* [How to complete this task]:
Write out exactly, please, every line from the beginning of the entries to the line holding "G04 APERTURE LIST*", and no pictures.

Records drawn from a dataset
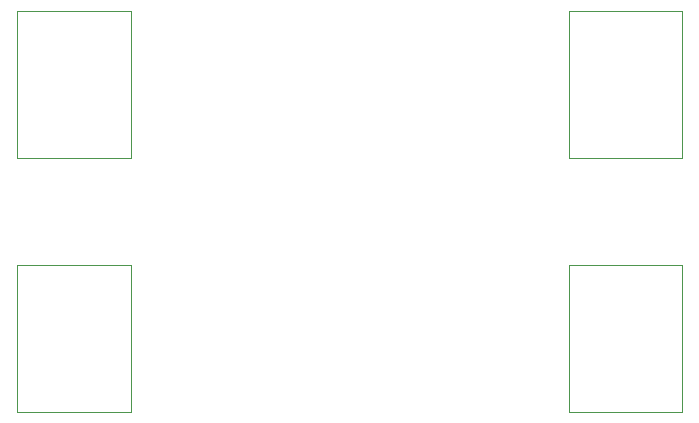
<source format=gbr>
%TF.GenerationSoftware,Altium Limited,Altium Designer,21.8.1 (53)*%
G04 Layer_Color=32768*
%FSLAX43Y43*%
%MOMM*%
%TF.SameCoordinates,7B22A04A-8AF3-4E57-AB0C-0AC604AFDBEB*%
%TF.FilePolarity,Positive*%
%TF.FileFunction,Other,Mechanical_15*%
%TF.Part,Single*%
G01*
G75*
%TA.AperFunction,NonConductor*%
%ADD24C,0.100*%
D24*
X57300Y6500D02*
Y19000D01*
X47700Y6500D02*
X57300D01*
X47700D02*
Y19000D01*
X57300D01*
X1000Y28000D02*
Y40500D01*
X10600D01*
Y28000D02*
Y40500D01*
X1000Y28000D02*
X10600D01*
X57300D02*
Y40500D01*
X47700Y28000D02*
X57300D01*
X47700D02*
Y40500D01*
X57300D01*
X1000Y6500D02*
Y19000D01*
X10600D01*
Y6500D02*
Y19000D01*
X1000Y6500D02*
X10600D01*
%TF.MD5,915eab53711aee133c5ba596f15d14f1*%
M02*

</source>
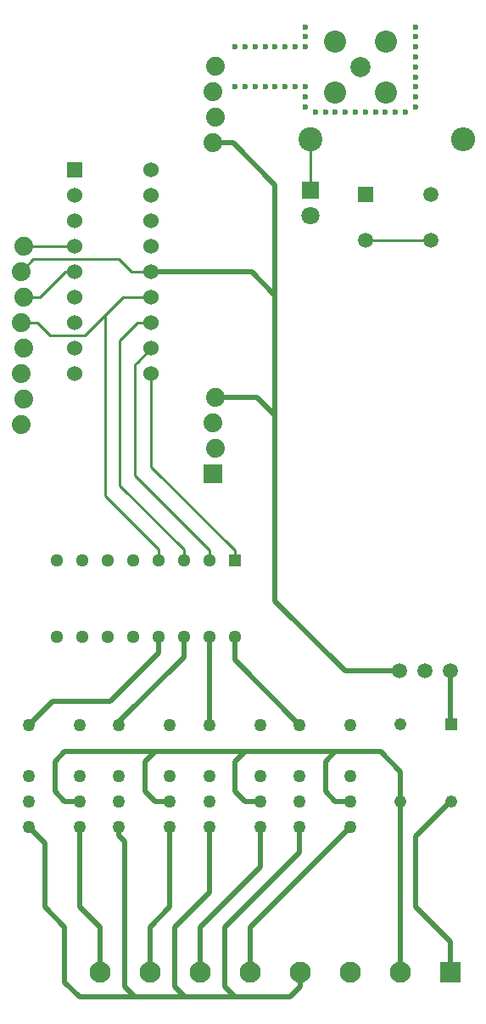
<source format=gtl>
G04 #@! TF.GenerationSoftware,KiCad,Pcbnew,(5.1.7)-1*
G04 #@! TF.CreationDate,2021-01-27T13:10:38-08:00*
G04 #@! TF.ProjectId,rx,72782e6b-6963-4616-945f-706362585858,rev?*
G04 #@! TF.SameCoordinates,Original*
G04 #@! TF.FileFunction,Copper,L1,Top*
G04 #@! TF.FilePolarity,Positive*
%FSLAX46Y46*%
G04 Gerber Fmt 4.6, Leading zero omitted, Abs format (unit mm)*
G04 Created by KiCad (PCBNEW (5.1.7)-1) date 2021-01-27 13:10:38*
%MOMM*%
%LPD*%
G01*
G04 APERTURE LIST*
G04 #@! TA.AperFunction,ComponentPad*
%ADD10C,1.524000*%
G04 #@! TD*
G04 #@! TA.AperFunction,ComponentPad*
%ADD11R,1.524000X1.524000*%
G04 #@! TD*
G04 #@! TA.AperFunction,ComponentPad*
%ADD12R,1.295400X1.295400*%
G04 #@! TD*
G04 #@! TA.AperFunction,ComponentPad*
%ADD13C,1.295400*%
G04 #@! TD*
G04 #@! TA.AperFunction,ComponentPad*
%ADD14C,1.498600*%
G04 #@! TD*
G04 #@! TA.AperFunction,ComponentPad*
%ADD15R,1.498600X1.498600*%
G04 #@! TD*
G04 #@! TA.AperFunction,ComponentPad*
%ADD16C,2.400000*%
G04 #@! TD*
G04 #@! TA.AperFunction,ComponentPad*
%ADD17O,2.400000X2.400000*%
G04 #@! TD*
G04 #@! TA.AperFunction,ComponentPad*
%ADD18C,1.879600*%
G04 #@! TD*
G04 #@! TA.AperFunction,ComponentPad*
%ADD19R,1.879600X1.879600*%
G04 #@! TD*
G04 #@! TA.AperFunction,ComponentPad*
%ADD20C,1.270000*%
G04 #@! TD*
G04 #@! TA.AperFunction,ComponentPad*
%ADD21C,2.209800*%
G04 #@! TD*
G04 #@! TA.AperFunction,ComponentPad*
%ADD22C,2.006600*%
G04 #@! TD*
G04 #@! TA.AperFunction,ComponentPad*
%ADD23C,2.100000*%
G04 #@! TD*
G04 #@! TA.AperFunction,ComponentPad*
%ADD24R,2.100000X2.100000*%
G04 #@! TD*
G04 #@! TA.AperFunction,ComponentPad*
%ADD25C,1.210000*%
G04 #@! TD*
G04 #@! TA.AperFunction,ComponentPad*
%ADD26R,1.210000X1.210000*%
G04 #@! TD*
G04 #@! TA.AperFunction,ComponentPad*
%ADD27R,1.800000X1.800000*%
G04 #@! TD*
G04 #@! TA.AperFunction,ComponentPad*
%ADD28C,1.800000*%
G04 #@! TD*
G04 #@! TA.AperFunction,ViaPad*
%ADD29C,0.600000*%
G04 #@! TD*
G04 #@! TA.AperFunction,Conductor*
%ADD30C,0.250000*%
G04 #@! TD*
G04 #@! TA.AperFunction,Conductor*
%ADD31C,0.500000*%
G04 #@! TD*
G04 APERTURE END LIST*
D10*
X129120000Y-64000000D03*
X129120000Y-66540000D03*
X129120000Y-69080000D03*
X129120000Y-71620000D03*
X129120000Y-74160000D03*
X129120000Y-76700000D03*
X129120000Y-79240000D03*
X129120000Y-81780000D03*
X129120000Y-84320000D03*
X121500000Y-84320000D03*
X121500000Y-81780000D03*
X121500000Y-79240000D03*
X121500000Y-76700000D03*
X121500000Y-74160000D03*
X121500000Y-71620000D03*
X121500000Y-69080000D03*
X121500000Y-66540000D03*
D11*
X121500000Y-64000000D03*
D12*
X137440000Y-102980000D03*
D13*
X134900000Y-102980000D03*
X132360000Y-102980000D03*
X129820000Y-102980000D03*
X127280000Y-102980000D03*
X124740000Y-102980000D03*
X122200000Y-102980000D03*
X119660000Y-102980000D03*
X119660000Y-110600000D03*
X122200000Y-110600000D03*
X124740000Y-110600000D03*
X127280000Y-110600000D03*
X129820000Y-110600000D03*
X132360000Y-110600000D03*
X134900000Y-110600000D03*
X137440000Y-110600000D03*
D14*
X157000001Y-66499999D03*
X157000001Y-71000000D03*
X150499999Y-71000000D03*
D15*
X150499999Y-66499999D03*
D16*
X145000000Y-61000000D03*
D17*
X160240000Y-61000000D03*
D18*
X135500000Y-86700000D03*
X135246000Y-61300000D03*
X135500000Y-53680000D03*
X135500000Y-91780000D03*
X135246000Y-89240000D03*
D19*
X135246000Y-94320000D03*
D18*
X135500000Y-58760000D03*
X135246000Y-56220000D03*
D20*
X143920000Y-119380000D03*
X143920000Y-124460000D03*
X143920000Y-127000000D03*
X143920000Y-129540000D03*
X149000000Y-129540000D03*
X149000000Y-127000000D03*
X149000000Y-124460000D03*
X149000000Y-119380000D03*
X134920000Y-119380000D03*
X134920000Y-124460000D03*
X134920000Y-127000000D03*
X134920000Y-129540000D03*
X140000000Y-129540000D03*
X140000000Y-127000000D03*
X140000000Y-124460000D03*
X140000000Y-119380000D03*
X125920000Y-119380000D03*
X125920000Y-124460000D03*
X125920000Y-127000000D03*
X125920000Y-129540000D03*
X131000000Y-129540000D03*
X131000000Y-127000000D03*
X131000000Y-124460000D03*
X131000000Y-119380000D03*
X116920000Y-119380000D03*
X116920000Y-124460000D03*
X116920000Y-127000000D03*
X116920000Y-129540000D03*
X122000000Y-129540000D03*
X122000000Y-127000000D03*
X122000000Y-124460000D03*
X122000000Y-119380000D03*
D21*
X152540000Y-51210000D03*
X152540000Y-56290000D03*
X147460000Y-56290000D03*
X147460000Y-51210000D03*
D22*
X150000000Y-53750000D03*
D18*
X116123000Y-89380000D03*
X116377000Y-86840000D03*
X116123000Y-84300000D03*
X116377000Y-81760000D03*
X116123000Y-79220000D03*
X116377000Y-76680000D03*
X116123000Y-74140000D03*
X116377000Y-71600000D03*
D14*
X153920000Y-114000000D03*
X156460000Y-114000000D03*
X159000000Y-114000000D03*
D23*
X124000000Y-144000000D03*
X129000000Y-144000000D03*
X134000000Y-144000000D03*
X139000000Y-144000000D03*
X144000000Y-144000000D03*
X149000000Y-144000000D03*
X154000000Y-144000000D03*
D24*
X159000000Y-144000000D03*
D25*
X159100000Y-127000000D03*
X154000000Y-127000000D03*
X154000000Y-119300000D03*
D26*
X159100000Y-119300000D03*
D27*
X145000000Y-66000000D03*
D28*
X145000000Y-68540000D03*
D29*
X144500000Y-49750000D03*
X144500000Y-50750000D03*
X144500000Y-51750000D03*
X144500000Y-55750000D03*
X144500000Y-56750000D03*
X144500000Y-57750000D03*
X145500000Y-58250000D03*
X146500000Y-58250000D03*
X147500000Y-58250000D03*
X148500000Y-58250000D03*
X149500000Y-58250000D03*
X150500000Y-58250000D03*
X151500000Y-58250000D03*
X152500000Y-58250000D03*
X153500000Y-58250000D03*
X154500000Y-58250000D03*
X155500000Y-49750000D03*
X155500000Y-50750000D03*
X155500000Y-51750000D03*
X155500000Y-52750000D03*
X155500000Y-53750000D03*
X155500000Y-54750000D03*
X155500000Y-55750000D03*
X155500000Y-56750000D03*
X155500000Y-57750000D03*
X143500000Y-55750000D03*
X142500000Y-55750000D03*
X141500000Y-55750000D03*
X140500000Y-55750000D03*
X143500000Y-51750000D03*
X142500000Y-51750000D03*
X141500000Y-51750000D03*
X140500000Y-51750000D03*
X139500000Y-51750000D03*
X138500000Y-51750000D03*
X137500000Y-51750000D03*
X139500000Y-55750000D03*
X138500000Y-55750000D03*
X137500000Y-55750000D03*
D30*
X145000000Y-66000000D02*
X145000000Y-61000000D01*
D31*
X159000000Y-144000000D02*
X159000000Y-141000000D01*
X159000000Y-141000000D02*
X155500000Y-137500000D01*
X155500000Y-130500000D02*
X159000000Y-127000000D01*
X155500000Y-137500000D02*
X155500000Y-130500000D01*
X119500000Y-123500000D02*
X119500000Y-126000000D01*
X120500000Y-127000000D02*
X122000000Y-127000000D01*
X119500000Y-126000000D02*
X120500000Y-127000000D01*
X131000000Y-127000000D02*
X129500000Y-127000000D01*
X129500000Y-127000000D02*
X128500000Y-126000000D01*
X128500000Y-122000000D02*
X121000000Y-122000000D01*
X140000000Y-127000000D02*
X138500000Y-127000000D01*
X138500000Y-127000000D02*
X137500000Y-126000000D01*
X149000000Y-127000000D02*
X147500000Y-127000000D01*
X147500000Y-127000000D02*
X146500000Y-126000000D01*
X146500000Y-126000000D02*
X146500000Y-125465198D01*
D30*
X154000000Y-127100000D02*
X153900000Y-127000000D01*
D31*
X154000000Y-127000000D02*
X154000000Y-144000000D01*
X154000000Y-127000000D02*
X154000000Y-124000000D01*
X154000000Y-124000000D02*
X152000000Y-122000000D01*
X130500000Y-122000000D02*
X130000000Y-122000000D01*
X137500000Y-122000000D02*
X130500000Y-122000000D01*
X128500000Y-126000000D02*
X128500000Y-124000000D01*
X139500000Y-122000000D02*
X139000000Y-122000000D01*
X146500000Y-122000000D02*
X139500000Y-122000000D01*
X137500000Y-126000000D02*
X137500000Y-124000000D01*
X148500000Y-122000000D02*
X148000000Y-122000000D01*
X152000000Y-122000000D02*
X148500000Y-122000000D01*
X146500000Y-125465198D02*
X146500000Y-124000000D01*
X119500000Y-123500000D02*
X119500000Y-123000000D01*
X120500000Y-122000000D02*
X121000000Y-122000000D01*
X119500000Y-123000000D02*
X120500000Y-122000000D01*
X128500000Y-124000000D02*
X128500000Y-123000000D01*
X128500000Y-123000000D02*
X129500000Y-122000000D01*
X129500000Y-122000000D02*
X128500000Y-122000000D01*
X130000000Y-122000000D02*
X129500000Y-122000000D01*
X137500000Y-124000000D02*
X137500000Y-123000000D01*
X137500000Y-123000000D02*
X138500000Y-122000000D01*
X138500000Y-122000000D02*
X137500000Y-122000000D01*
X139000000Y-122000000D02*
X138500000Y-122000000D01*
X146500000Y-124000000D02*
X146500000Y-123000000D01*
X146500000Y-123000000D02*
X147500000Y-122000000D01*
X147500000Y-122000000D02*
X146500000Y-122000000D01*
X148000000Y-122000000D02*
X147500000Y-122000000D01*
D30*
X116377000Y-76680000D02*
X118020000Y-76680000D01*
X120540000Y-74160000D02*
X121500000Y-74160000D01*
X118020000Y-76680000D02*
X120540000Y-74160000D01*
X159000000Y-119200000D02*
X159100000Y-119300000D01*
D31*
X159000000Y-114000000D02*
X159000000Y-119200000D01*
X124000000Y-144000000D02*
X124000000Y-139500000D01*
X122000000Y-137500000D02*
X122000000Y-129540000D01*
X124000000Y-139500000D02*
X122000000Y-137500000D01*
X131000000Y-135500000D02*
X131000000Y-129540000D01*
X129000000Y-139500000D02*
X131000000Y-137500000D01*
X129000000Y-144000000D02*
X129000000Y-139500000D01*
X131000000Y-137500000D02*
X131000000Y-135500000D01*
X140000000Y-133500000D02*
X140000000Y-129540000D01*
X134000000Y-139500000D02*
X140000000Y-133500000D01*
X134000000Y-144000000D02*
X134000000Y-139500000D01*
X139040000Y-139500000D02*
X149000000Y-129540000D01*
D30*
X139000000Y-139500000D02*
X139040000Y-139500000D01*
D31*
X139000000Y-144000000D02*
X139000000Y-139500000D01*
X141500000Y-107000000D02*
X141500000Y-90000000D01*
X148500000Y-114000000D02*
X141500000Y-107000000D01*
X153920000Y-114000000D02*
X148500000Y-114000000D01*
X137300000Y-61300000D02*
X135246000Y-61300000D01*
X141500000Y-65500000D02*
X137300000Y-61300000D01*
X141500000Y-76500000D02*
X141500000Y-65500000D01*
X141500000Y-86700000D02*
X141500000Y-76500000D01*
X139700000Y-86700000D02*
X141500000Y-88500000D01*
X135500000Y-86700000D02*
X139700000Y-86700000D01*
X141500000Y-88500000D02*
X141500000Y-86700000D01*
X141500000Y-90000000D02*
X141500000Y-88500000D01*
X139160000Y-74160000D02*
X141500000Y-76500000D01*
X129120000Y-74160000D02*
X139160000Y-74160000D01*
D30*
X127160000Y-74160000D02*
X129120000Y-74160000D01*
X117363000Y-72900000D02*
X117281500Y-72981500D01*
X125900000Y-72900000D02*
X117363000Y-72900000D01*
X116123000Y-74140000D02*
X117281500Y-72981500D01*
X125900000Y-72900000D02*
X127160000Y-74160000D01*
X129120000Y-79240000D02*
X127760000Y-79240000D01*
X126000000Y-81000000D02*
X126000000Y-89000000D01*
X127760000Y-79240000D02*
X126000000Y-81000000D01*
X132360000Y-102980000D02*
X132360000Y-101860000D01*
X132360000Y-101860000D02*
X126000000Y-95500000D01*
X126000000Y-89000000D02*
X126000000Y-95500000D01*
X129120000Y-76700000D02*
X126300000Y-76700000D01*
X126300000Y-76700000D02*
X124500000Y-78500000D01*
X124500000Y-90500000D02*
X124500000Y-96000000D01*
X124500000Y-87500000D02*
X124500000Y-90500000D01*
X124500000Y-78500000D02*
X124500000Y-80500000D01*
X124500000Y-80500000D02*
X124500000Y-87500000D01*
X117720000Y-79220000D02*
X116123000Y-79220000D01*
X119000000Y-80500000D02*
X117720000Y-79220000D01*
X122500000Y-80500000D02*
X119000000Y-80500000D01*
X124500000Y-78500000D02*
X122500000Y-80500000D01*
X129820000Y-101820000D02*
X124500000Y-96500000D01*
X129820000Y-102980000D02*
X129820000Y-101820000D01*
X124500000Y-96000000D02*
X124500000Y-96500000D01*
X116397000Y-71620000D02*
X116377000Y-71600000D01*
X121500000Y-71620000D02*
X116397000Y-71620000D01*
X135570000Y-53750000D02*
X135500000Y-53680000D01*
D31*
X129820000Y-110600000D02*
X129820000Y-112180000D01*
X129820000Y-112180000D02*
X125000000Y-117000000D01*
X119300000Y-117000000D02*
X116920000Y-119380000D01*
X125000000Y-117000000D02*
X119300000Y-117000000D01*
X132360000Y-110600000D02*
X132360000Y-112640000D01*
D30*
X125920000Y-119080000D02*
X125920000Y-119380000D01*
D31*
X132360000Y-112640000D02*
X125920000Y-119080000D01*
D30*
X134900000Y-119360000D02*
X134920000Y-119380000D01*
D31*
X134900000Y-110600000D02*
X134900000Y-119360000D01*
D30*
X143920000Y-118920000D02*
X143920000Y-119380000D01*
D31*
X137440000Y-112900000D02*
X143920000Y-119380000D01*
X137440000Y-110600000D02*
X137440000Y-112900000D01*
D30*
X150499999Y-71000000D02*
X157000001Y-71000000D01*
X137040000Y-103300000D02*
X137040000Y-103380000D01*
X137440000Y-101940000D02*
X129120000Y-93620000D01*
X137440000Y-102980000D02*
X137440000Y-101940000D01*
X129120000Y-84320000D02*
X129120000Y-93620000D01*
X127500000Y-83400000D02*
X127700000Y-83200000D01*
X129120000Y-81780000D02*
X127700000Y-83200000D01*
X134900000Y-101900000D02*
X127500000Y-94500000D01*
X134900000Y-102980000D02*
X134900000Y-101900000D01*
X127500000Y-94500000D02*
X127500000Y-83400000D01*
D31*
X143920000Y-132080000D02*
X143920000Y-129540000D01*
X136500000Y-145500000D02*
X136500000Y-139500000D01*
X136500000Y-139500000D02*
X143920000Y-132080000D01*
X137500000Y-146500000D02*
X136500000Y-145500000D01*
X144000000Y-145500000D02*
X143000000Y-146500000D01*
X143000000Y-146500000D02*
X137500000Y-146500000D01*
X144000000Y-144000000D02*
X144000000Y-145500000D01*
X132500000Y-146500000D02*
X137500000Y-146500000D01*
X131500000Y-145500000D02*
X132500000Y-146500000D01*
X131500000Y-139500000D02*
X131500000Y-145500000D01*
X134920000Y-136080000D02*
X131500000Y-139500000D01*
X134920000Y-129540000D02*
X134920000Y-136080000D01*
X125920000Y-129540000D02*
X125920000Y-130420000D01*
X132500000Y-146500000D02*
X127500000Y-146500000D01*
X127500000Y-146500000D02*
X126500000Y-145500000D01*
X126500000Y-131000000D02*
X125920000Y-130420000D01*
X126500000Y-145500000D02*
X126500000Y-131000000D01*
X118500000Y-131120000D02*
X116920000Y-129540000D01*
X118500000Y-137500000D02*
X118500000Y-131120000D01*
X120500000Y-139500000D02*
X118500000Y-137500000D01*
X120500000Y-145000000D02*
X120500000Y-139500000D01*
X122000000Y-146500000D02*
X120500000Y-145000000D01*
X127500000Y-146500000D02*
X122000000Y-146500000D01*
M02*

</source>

* [Answer]:
<source format=gbr>
%TF.GenerationSoftware,Altium Limited,Altium Designer,21.8.1 (53)*%
G04 Layer_Color=32768*
%FSLAX43Y43*%
%MOMM*%
%TF.SameCoordinates,7B22A04A-8AF3-4E57-AB0C-0AC604AFDBEB*%
%TF.FilePolarity,Positive*%
%TF.FileFunction,Other,Mechanical_15*%
%TF.Part,Single*%
G01*
G75*
%TA.AperFunction,NonConductor*%
%ADD24C,0.100*%
D24*
X57300Y6500D02*
Y19000D01*
X47700Y6500D02*
X57300D01*
X47700D02*
Y19000D01*
X57300D01*
X1000Y28000D02*
Y40500D01*
X10600D01*
Y28000D02*
Y40500D01*
X1000Y28000D02*
X10600D01*
X57300D02*
Y40500D01*
X47700Y28000D02*
X57300D01*
X47700D02*
Y40500D01*
X57300D01*
X1000Y6500D02*
Y19000D01*
X10600D01*
Y6500D02*
Y19000D01*
X1000Y6500D02*
X10600D01*
%TF.MD5,915eab53711aee133c5ba596f15d14f1*%
M02*

</source>
<source format=gtl>
G04 #@! TF.GenerationSoftware,KiCad,Pcbnew,(5.1.7)-1*
G04 #@! TF.CreationDate,2021-01-27T13:10:38-08:00*
G04 #@! TF.ProjectId,rx,72782e6b-6963-4616-945f-706362585858,rev?*
G04 #@! TF.SameCoordinates,Original*
G04 #@! TF.FileFunction,Copper,L1,Top*
G04 #@! TF.FilePolarity,Positive*
%FSLAX46Y46*%
G04 Gerber Fmt 4.6, Leading zero omitted, Abs format (unit mm)*
G04 Created by KiCad (PCBNEW (5.1.7)-1) date 2021-01-27 13:10:38*
%MOMM*%
%LPD*%
G01*
G04 APERTURE LIST*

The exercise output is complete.